- Genre: Sitcom
- Created by: Josh Widdicombe
- Written by: Josh Widdicombe Tom Craine
- Directed by: David Schneider
- Starring: Josh Widdicombe Elis James Beattie Edmondson Jack Dee
- Country of origin: United Kingdom
- Original language: English
- No. of series: 3
- No. of episodes: 19 (list of episodes)

Production
- Executive producer: Stephen McCrumb
- Producer: Simon Mayhew-Archer
- Production location: London
- Running time: 25–28 minutes
- Production company: BBC

Original release
- Network: BBC Three / BBC One
- Release: 29 August 2014
- Release: 11 November 2015 – 6 November 2017

= Josh (TV series) =

British TV series (2014–2017)

Josh is a British sitcom television series about three young adults who share a flat near Holloway Road in north London. The series was created by and starred comedian and namesake Josh Widdicombe. A pilot episode aired in 2014 as part of the BBC "Comedy Feeds", and a full six-episode series aired from 11 November to 16 December 2015 on BBC Three. A second series of Josh was released from 22 September 2016 on Three's then online-only channel.

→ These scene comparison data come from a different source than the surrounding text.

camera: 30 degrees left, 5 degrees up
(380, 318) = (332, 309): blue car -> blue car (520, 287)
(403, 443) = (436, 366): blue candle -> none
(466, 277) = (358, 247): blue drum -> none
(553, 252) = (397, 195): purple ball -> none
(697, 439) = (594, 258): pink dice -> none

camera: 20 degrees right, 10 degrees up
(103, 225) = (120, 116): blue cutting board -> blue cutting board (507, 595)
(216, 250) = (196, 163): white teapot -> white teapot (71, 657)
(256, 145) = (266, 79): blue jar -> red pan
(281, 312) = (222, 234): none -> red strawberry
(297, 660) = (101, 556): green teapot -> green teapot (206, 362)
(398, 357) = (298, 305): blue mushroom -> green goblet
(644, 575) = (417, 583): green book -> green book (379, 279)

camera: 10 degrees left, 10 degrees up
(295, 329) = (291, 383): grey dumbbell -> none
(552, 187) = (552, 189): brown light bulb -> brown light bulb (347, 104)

The day that the final episode of series two aired on BBC One, the BBC announced it had commissioned a third series, which was released on 2 October 2017.

==Characters==
- Josh Widdicombe as Josh, a struggling stand-up comedian who gets stuck with bad luck
- Elis James as Owen, a Welsh lothario who works in a café
- Beattie Edmondson as Kate, a neurotic slacker
- Jack Dee as Geoff, the eccentric landlord to the three protagonists
- Jennifer Saunders as Judith, Kate's mother (also Edmondson's real-life mother)

==Critical reception==
In their review of Josh, The Independent commented that there was "nothing original or remarkable about the set-up – or much of the script – but there's promising chemistry between its stars." They said that the main actors were far too old to be convincing 20-something university pals. However, they singled out Edmondson as "very watchable", saying her "comic timing stuck out".

The Arts Desk was scathing about the series, saying "It's horribly bland and it's difficult to see how Josh can avoid suffering the ignominy of lasting only one series".

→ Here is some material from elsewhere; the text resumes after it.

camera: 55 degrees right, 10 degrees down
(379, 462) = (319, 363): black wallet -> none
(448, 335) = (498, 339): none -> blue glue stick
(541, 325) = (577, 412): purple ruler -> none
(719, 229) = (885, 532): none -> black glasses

The Guardian thought there was "a nice chemistry" between the three main characters and the series was funny "in a nice, cosy, safe, familial, familiar kind of way".

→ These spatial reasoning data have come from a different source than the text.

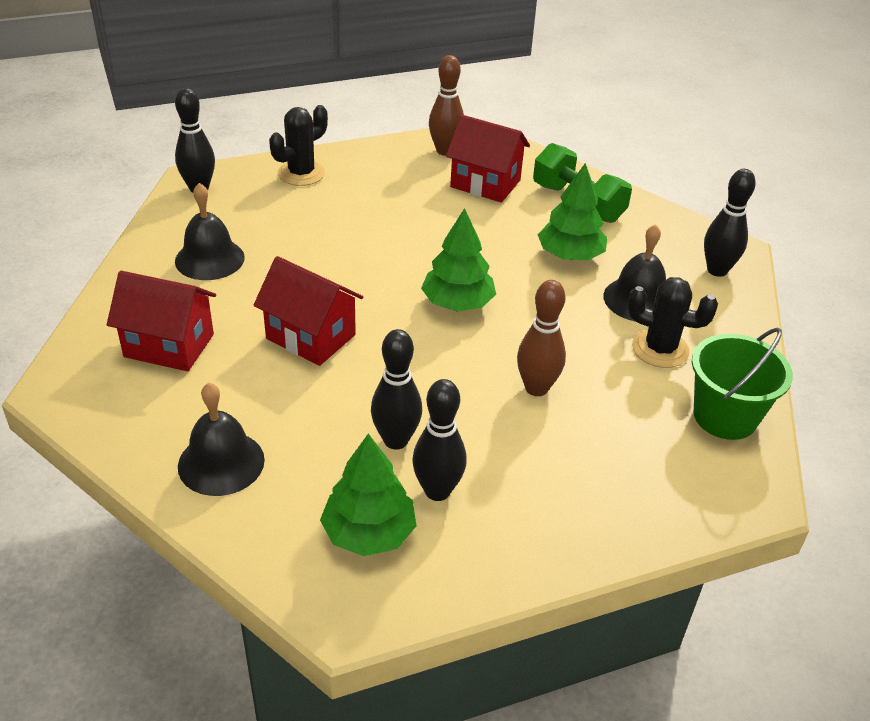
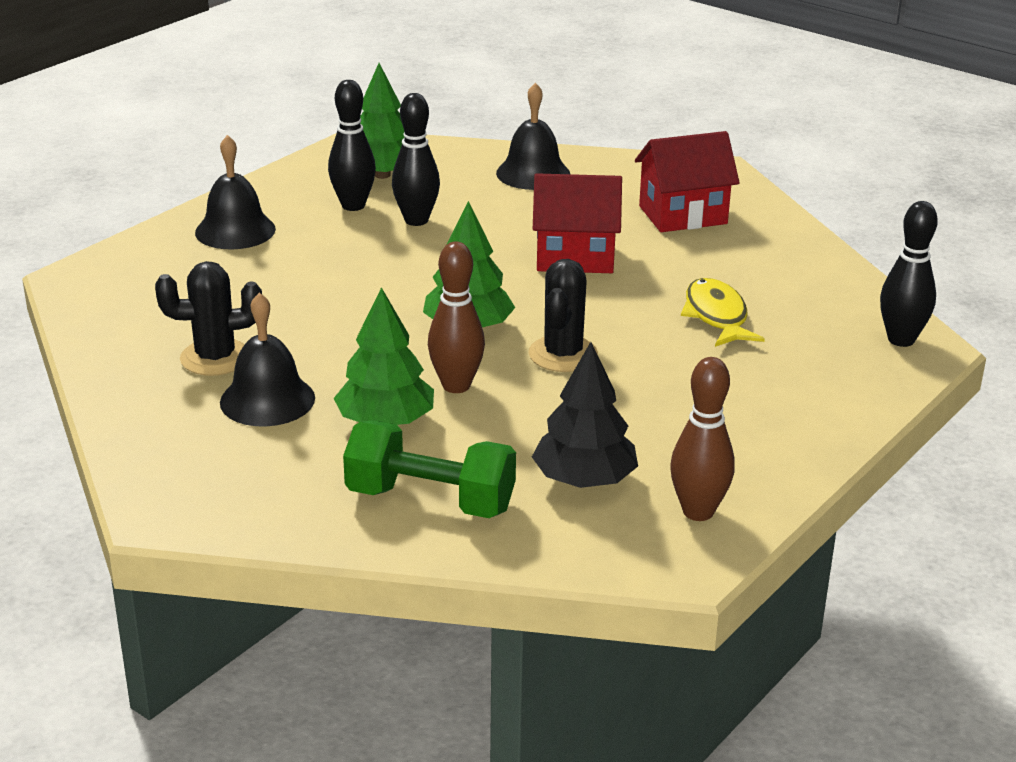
camera: 150 degrees right, 10 degrees down
(209, 259) = (764, 281): black bell -> black bell (235, 230)
(281, 246) = (716, 316): none -> yellow fish
(301, 173) = (826, 401): black cactus -> black cactus (563, 354)
(485, 183) = (584, 480): red house -> black tree
(536, 388) = (324, 287): brown bowling pin -> brown bowling pin (456, 385)
(717, 270) = (179, 472): black bowling pin -> none
(725, 416) = (121, 323): green bucket -> none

Chortle said "the comedy, which returns to BBC Three tomorrow despite a tepid critical response last year, is technically competent and adheres to all the rules of the genre: the scenes are tight and each line works towards a gag. But it’s also bland, lacking a strong personality or deeper purpose other than to deliver contrived lines. Nothing much has changed since the first series."

==DVD releases==
A DVD set containing the episodes of the first series was released on 5 September 2016. A second series DVD set was made available on 31 October 2016. A third series DVD set was made available on 13 November 2017.